* TASK TO CARRY OUT *
Please return, word for word, the part of the VW data leak article that opens with "Massive Car Data" and closes with "Der Spiegel’s words).".

* TEXT SEGMENT *
==============================
Massive Car Data Breach: 800,000 Vehicles’ Locations Exposed Online for Months
VW’s Electric Vehicle Data Leak: 800,000 Vehicles Exposed for Months
Imagine walking down the street, only to find that your electric vehicle’s location is publicly exposed on the internet. This is exactly what happened to around 800,000 Volkswagen (VW) electric vehicle (EV) owners, due to a serious data leak.
The incident, reported by German news magazine Der Spiegel, impacted not only VW but also Audi, Seat, and Skoda EV owners, with their real-time location showing whether they were at home, driving, or even parked "in front of the brothel" (to use Der Spiegel’s words).
So, how did it happen? VW collects data, including GPS coordinates, after a car owner sets up the VW app, which allows them to preheat the car, monitor the battery charge level, and check the remaining range. This data is used to create a detailed profile of someone’s daily movements. The issue arose because a VW subsidiary, Cariad, failed to notice an error that entered the system last summer.
==============================
* SOURCE DATA *
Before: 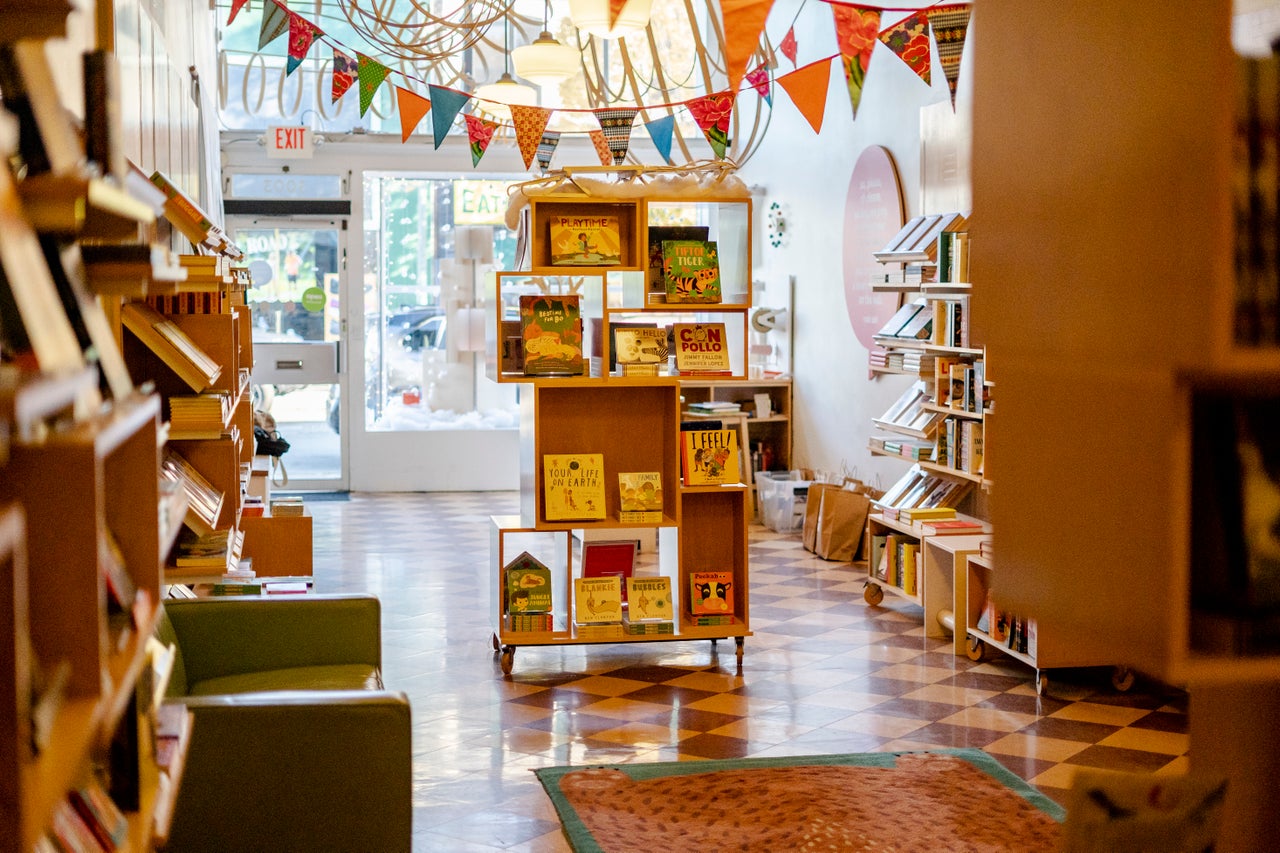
==============================
* REPLY *
Massive Car Data Breach: 800,000 Vehicles’ Locations Exposed Online for Months
VW’s Electric Vehicle Data Leak: 800,000 Vehicles Exposed for Months
Imagine walking down the street, only to find that your electric vehicle’s location is publicly exposed on the internet. This is exactly what happened to around 800,000 Volkswagen (VW) electric vehicle (EV) owners, due to a serious data leak.
The incident, reported by German news magazine Der Spiegel, impacted not only VW but also Audi, Seat, and Skoda EV owners, with their real-time location showing whether they were at home, driving, or even parked "in front of the brothel" (to use Der Spiegel’s words).